Chapter 30

NICO

Every time I closed my eyes, all I saw was Emberline’s ruined throat.

Not her beautiful face or the way her mouth curved into a smirk when she was about to make one of her smartass comments.

Only that sharpened edge sliding through her skin, crimson blood blooming around the keen metal, the way I’d wanted nothing more than to force my blade down the rest of the way and…

I jerked awake so violently, the bench beneath me cracked.

The human bar reeked of spilled liquor and cigarette smoke.

The day’s heat from the alley rolled through the tavern, packed with sweating bodies and noise.

Somewhere to my left, a man was shouting along to a song on the radio, his friends pounding the table, laughing and spilling beer until it dripped from the table to form puddles at their feet.

I sat in the very back, hood pulled low over my face, my shoulders hunched in a manner that kept people away, my hands wrapped around the foggy glass like it was my only lifeline to sanity.

I lifted my drink and swallowed again.

The burn hit my throat, like a knife pressed to my…

“Fuck.” I rubbed my burning eyes, trying to get a hold of myself, but none of my usual mind-over-matter tricks were working. Slow breathing. Calming my mind. Thinking about killing Marcello, though, after seeing that old fuck earlier, I doubted I’d get the chance.

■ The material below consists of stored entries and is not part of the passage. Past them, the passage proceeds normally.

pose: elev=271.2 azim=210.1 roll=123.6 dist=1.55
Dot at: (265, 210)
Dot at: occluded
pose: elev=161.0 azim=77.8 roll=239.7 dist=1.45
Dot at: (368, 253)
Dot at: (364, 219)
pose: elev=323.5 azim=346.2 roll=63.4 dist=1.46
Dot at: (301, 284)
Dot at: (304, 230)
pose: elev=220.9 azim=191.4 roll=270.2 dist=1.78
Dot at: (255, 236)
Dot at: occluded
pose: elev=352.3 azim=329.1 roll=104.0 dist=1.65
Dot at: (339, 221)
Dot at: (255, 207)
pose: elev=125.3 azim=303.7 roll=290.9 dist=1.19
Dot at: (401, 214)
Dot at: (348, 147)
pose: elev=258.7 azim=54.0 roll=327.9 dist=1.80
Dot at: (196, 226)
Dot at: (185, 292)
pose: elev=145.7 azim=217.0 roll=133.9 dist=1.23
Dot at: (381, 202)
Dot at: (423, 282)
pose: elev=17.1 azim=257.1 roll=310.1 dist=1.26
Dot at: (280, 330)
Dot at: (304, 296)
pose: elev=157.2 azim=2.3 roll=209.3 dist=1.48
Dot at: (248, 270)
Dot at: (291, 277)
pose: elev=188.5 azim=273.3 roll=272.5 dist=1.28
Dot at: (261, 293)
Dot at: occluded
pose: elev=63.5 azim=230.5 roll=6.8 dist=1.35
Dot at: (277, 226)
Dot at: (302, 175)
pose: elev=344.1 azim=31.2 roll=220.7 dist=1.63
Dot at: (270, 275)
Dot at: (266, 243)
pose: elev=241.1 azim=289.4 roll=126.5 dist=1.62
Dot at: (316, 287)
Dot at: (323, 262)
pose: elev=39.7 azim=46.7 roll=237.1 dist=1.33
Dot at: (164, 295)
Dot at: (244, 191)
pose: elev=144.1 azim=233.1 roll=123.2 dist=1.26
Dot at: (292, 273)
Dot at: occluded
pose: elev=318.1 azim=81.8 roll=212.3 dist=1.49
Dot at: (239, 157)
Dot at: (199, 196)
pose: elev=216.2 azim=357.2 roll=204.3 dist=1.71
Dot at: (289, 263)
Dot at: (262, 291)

No, Marcello Dominico was halfway to the Underworld; all he needed was a fucking token for the ferryman.

I really needed to get my shit together. Emberline was fine. I’d seen her healing throat with my own godsdamned eyes.

There was only truth in her voice when she’d told me all was forgiven.

But nothing blunted the horror of what I’d almost done, and alcohol—I took another long pull—only made the guilt scream louder.

I almost killed her.

The thought wasn’t just a fact. It was a fist to the face.

I could still feel the weight of my body pinning her down.

Still feel the deathly calm when I forced that sword toward her neck.

The horror dawning in her dark eyes as she realized I was too strong.

The clean certainty of the kill—as if my muscles knew what to do and the blankness in my head that turned me into a puppet.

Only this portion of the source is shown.